# ACTIVITY:
Within the records below, reproduce without change the lines from the line that has "2016 North America" through the line that has "Efma Review: 2017. Efma, 2017", and only those.
##### EXCERPTED DATA #####
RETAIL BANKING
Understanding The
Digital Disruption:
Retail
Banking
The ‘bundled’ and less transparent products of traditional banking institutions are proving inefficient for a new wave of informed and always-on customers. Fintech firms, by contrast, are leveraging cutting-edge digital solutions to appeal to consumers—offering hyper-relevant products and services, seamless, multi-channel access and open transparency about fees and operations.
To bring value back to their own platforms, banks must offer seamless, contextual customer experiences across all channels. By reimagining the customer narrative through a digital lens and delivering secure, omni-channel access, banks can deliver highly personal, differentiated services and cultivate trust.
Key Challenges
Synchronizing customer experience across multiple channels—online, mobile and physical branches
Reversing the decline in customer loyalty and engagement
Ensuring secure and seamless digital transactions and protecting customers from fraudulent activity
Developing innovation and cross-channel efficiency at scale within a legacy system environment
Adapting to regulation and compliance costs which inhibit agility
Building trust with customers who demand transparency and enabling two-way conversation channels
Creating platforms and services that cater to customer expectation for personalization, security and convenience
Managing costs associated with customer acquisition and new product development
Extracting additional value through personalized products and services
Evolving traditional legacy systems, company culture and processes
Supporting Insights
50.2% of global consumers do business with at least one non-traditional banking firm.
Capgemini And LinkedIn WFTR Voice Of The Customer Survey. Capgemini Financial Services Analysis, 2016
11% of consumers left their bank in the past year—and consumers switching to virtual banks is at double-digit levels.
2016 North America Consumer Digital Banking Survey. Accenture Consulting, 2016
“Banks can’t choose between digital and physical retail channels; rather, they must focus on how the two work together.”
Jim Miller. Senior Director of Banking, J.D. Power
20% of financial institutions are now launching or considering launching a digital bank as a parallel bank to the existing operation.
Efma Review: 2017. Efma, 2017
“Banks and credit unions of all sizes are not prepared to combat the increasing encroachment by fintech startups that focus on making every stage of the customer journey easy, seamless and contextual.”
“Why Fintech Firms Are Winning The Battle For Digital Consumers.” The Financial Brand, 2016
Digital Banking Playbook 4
#####
# SOLVED PROBLEM:
2016 North America Consumer Digital Banking Survey. Accenture Consulting, 2016
“Banks can’t choose between digital and physical retail channels; rather, they must focus on how the two work together.”
Jim Miller. Senior Director of Banking, J.D. Power
20% of financial institutions are now launching or considering launching a digital bank as a parallel bank to the existing operation.
Efma Review: 2017. Efma, 2017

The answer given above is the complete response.